Yapılanlar lütuf mu?

Hadi ÖZIŞIK hadi.ozisik@internethaber.com

Patron kızıyor:

-Ulan dışarıda kimse maaş vermezken, ben her ay maaşları tıkır tıkır ödüyorum.

Çalışanların başı önde...

Kuzu kuzu, kızgın patronu dinliyorlar.

Oysa...

Lütuf değil ki patronun yaptığı... Hakkını veriyor çalışanının... Alın terinin bedelini ödüyor. İyilik değil yaptığı, diğerlerine göre daha bir dürüst davranıyor.

Hepsi bu!

Öğretmen yeri geldi mi, taşı gediğine koyuyor:

-Ben çocuğunuzun geleceğini hazırladım.

Allah razı olsun!

Peki, nasıl yapıyorsun bunu?

Ders bitiminde, yaptığın hizmetin bedeli ödenmiyor mu?

Hem de kat kat...

Tamam, bir harf öğretenin kulu kölesi olunur...
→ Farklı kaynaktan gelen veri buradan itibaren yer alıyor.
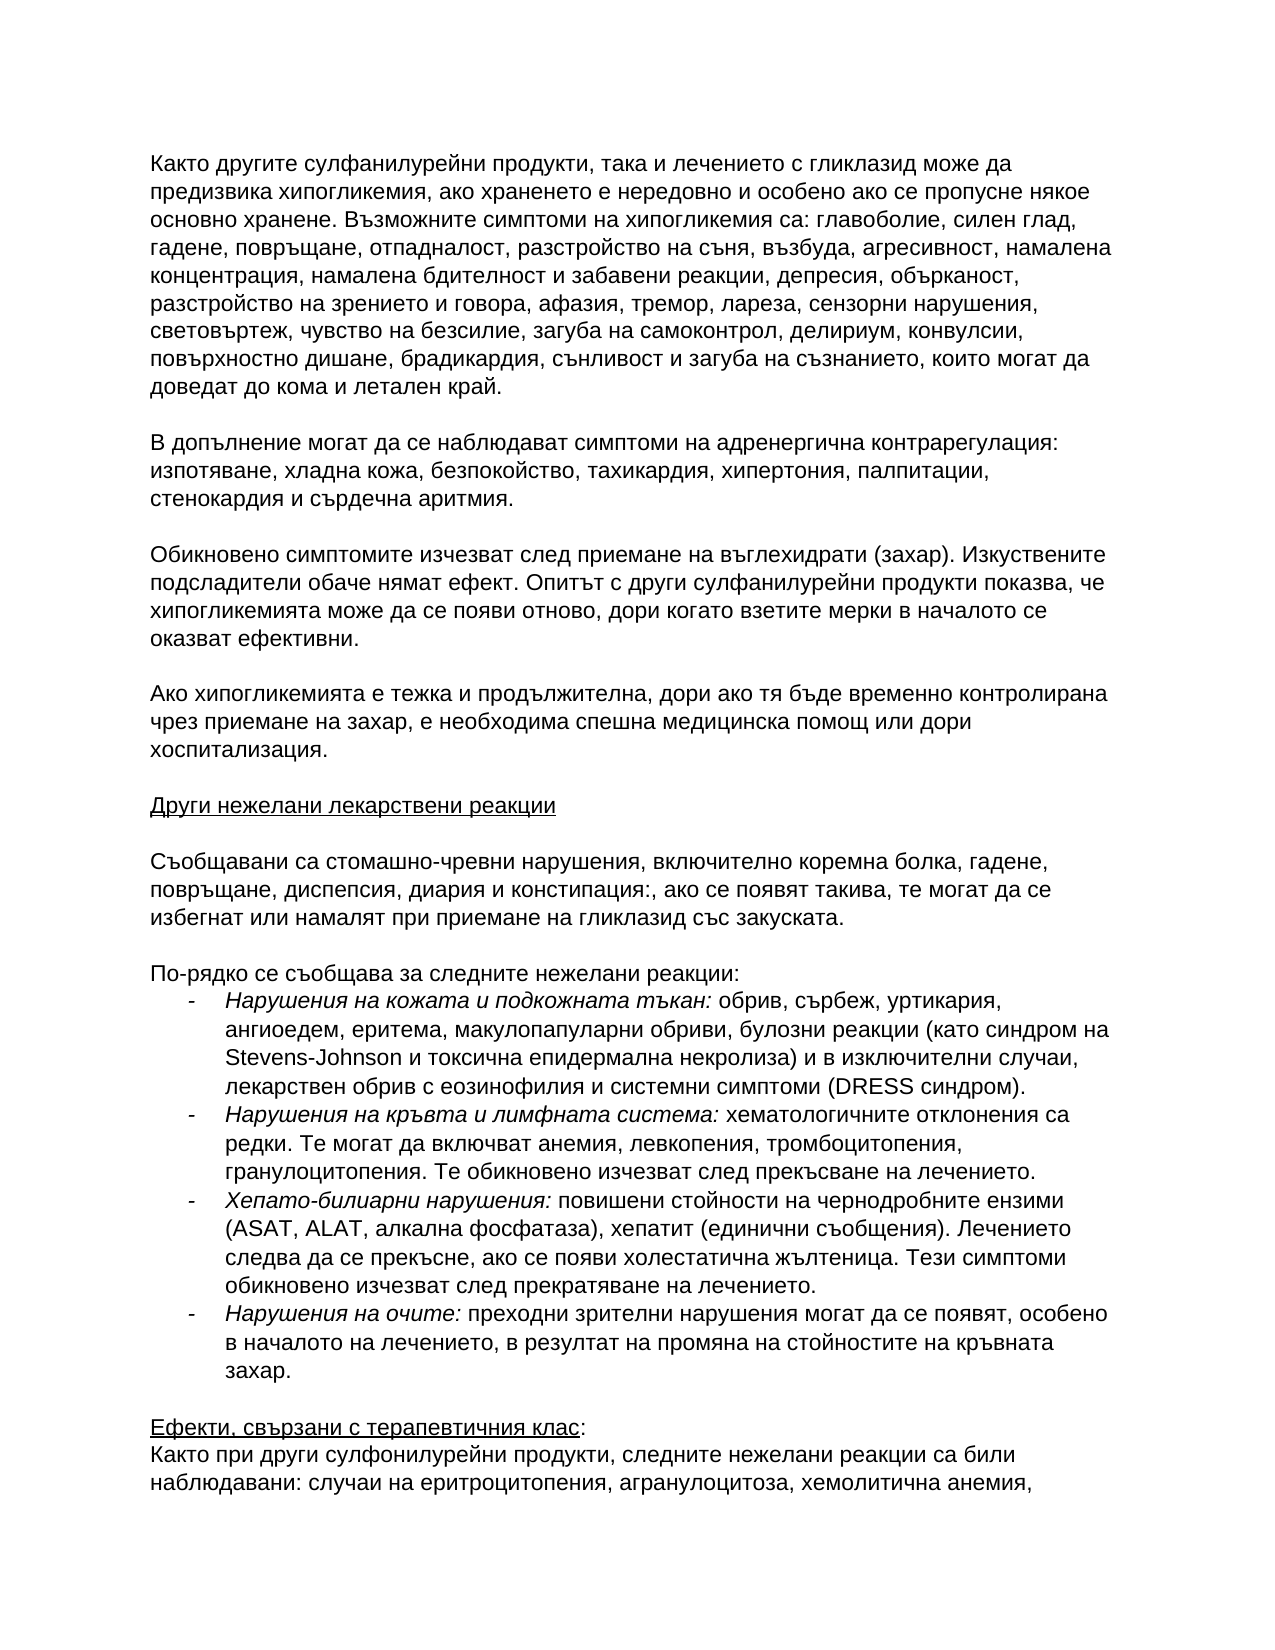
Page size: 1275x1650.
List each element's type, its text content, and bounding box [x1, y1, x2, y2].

Para her şey değil tamam...

Ama... Parayla yaptığın şeyi sen de başa kalkma birader...

Başbakan bağırıyor:

-Yol yaptık, kitap dağıttık, hastanelerin kapısını açtık.

Çok teşekkürler efendim...

İyi de, biz sizi bir şeyler yapın diye seçtik, iktidar yaptık.

Bu yaptıklarınız lütuf değil ki...

Siz görevinizi yaptınız...

Asli işinizi yapmak güzel ama bunu yaptık yaptık diyerek oya çevirme gayreti nahoş görünüyor... Deniz Baykal'ın "oyumuzu yüzde 20'den yüzde 21'e çıkardık demesi" gibi..

Bir yazılımcı arkadaşla çalışıyorduk... Yaptıklarını anlatıyor kibirli kibirli... İnternethaber'den söz açılınca...

"Ben İnternethaber'i zirveye taşıdım" dedi...

İçeride 24 saat haber atan, gerçek emektarların emeğini kendine mal edince bu arkadaş...

"Defol" dedim!

Biliyor musunuz, bu arkadaş gitti gideli İnternethaber zirveden hiç inmedi!

Bilmiyorum meramımı anlatabildim mi?